Matthew Dillon’s made several changes to improve support for AMD SB850 chipsets (for AHCI) and also for 880/890 chipsets. If you have one of these systems, it may be bootable/more reliable. Don’t start messing with the hot-plug capability yet, though.
Naoya Sugioka had trouble booting DragonFly on his Dell M4400. He updated ACPICA with this patch, and was able to boot. I link to it in case someone else with a recent Dell model (or perhaps just a laptop with the same chipset?) has the same issues.
Chris Turner is working on ral(4) support, specifically the eee901’s 2860 network chip.

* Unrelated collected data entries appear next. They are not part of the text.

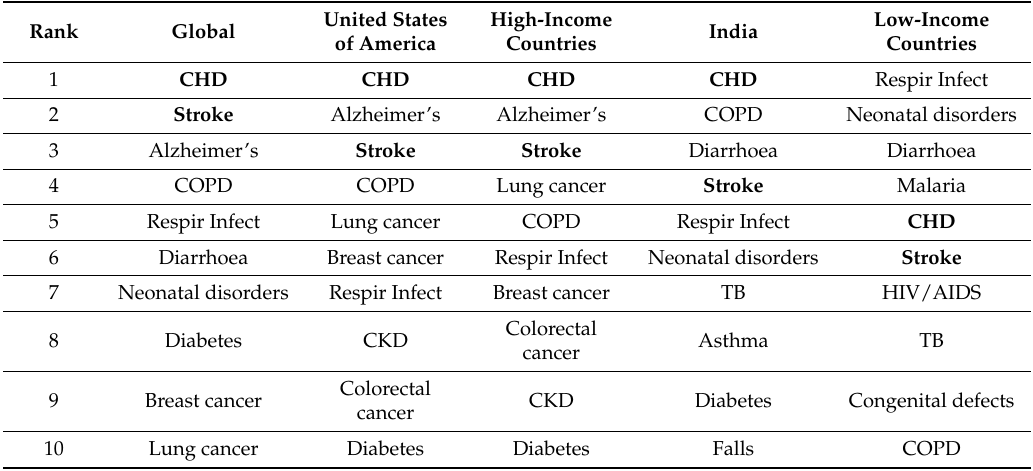
Table 1. The 10 most common causes of death in women, globally and in selected countries and regions, 2017.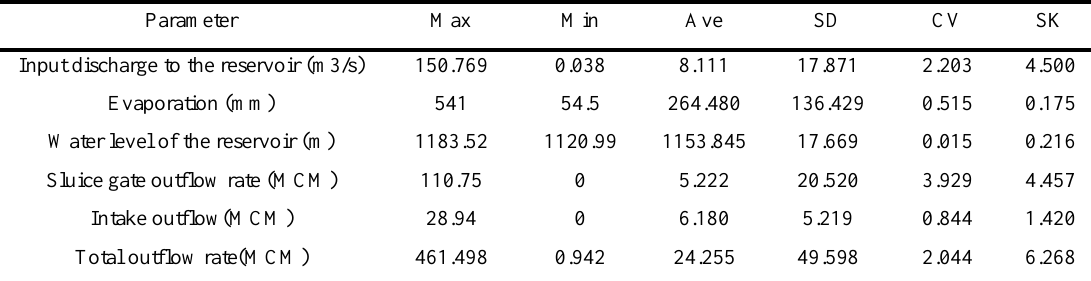
Table 2 - Statistical analysis of input parameters of data driven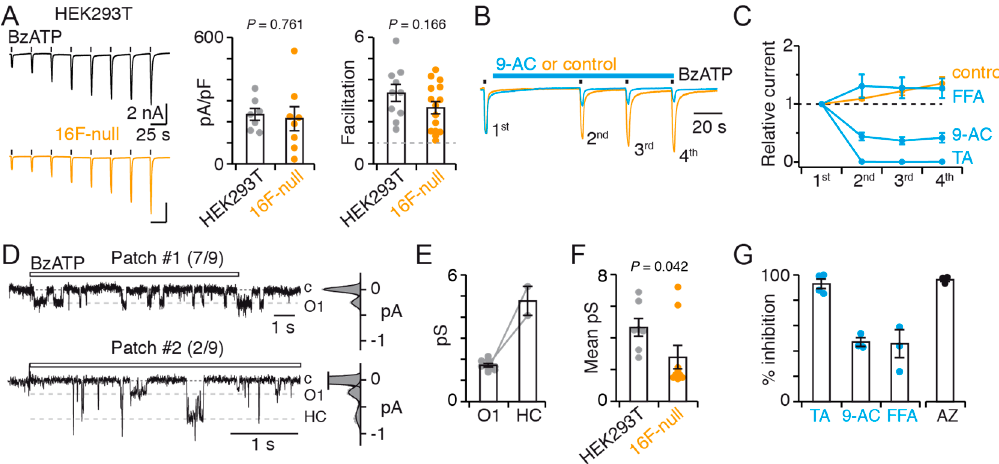
Figure 7. TMEM16F shapes P2X7 unitary conductance. ( A ) Left: whole-cell currents evoked by repeated 2 s applications of 10 μ M BzATP recorded in HEK293T (black trace) and 16F-null cells (orange trace) transiently transfected with rP2X7. Middle: summary of current density of the 8 th application ( n = 7 for HEK293T cells and 8 for 16F-null cells). Bars represent mean ± SEM. Right: summary of current facilitation determined between the 8th and 1st application. See Materials and Methods for calculation ( n = 10 cells for HEK293T and 15 for 16F-null). p values are from unpaired Student’s t -test. ( B ) Whole-cell currents evoked by repeated 2 s applications of 10 μ M BzATP in the presence (blue) or absence of 9-AC (orange) in 16F-null cells transiently expressing rP2X7. Currents are normalized to the first application. ( C ) Summary currents relative to the first application in the absence (control) or presence of inhibitors ( n = 4 cells for TA, 10 for 9-AC, 7 for FFA, and 8 for control). Symbols represent mean ± SEM. ( D ) Top (patch #1, representative of 7 out of 9 patches): single-channel currents elicited by 10 μ M BzATP from an outside-out patch of 16F-null cell transiently transfected with rP2X7 exhibiting the O1 state (dashed grey line); c, closed state. Corresponding all points histogram of currents is shown right of the trace. Distributions were fit by the sum of two Gaussians. Bottom (patch #2, representative of 2 out of 9 patches): example of outside-out patches in which O1 and an additional high conductance (HC) were recorded (dashed grey lines). Currents were elicited by 10 μ M BzATP. Corresponding all points histogram of currents is shown right of the trace. Distributions were fit by the sum of three Gaussians. Data were filtered at a final f c of 100 Hz. ( E ) Summary of corresponding unitary conductances in 16F-null cells. Linking lines indicate data points that originate from the same patches ( n = 9 patches). Bars represent mean ± SEM. ( F ) Summary of mean P2X7 unitary conductances in HEK293T and 16F-null cells. Mean was calculated by averaging the sum of each state conductance determined from each patch ( n = 7 patches for HEK293T cells and 9 for 16-null cells). Bars represent mean ± SEM. p value is from Mann-Whitney test. ( G ) Summary of single-channel inhibition ( n = 4 patches for TA, 3 for 9-AC, 3 for FFA, and 3 for AZ10606120). Bars represent mean ± SEM. Inhibitor concentrations were 20 μ M TA, 1 mM 9-AC, 100 μ M FFA and 1 μ M AZ10606120. Single-channel and whole-cell data were recorded at -120 and -60 mV, respectively.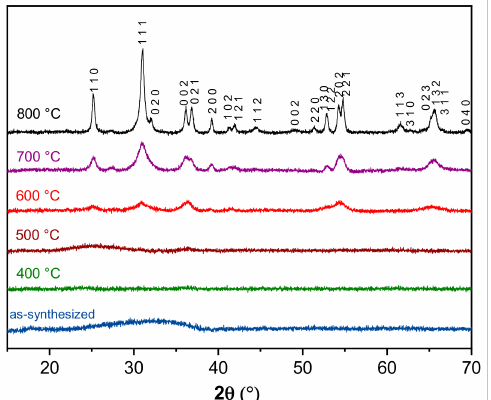
Figure 1. Evolution of the XRD patterns of Fe 2 WO 6 synthesized by polyol method from 30 ◦ C up to 800 ◦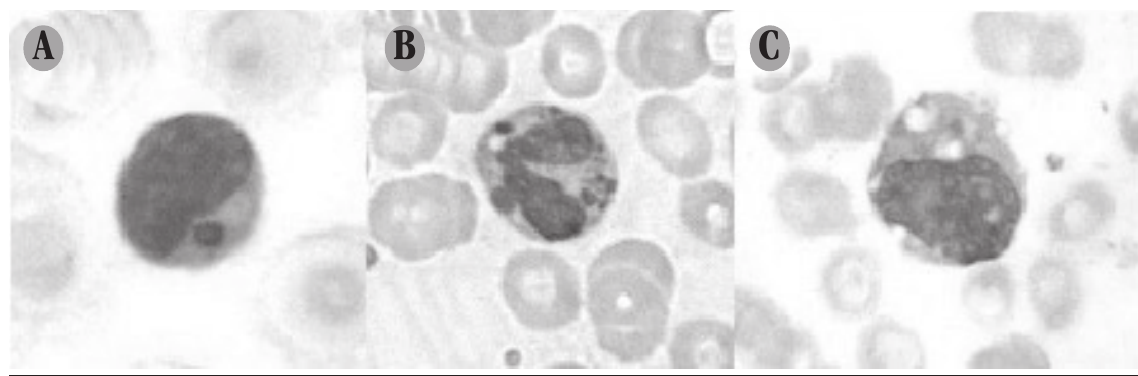
figurE 2 – Photomicrograph of peripheral blood smear of CHS patient Single giant azurophilic granules in lymphocyte (2A), multiple giant azurophilic granules in neutrophil (2B) and monocyte (2C) (Wright, 100×). CHS: Chediak-Higashi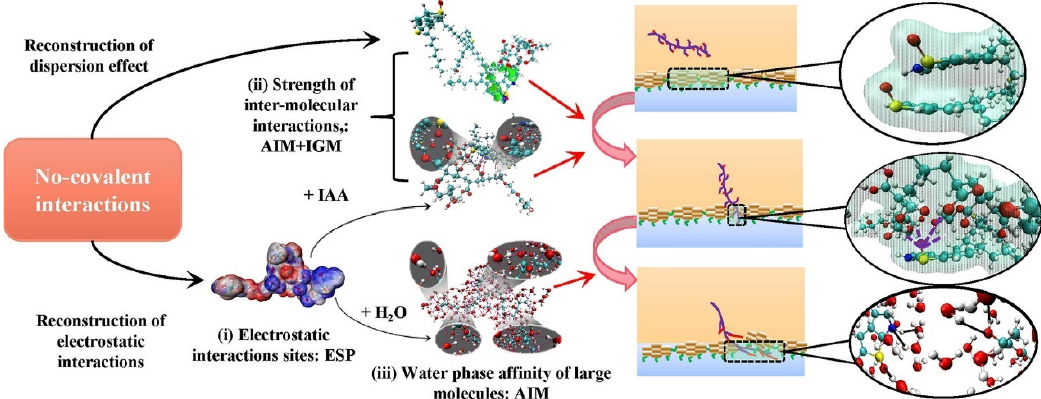
Figure 32. The non-covalent interactions in heavy oil–water separation. Reprinted with permission from Ref. [213]. Copyright 2022, copyright the Elsevier. More details on Copyright and Liscensing are available via the following link: https://www.sciencedirect.com/.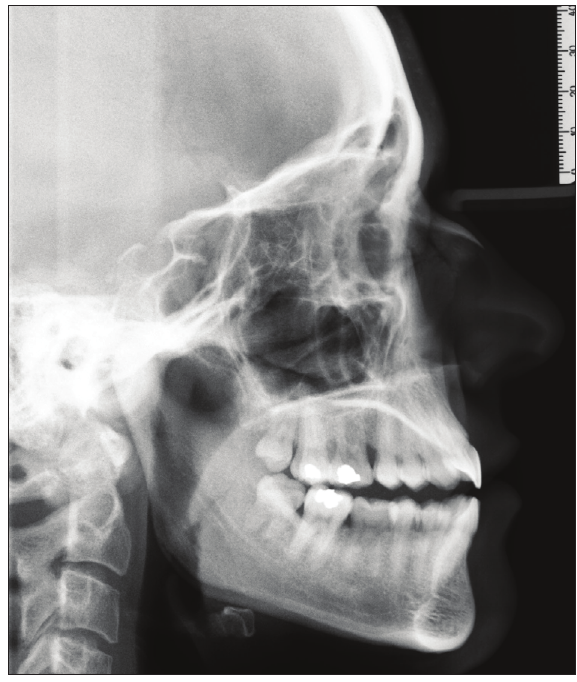
Figure 3. Pretreatment panoramic radiograph.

Chris Turner posted details of how he gets jack (“a low-latency audio server”) to run on DragonFly. Your mileage may vary.
YONETANI Tomokazu wrote out a nice explanation of acpi(4) and the myriad ACPI subsystems which can be enabled or disabled at boot time. If you do have booting problems, it’s usually ACPI, and it’s usually only one small part. Finding that small part is easier with this list.
If you were thinking of buying a Western Digital Passport USB drive, it’s supported on DragonFly, thanks to Dylan Reinhold and Alex Hornung.
Matthias Schmidt has set up a x86_64 DragonFly machine at uther.dragonflybsd.org. Anyone wanting to try 64-bit testing can use a vkernel on that machine. Mail him for an account.
Hasso Tepper posted a link to something I had only heard about when it didn’t exist in physical form: the Open Graphics Device v1. It’s possible to get one if you’re going to write support for it.
In an effort to support a new system with an AMD 880G chipset, Matthew Dillon has updated the AHCI driver. If you have SATA drives using AHCI, please test. (with any chipset, not just 880G.)
Sascha Wildner has brought in some changes to twa(4), for various 3ware RAID controllers, from FreeBSD. Also, YONETANI Tomokazu has added PCI IDs fixed up files for Adaptec ServeRAID 7x ips (4) devices.
Due to changes in networking, most of the wireless drivers in 2.7 stopped working a few days ago. Joe Talbott’s “brought back” iwi, ral, and wi. If you’re running 2.7 and using one of those drivers, it should be safe, relatively, to upgrade to a newer 2.7.
Well, technically not ripped out, just serialized roughly. This means if you update your DragonFly 2.7 machine in the next few days, the wireless drivers may not work, except for (I think) ath(4). They should return, better, by next week.
Apparently the recently committed support for Areca RAID cards came with some help directly from Areca, facilitated by Venkatesh Srinivas. Perhaps next time you’re searching for a RAID card, consider Areca in light of the effort they are willing to contribute for an open-source project…
Sascha Wildner has brought in arcmsr(4), an Areca RAID controller driver. Please try it if you have the right hardware.
Among other things, Joe Talbott has brought in support for the 6000 and 6050 series of iwn(4) wifi devices.
Sascha Wildner has pulled in a bunch of updates for twa(4), adding more devices for this SATA RAID device driver. There’s a list of what’s supported now on the man page.
Joe Talbott’s ported over iwn(4), which is the “driver for Intel 1000, 5100, 5150, and 6000 wifi chipsets.”
EHCI support is now always on, for 2.7 users, and will be for 2.8 when released. It’s possible to turn it off if it causes a problem, but it should generally just mean better USB performance.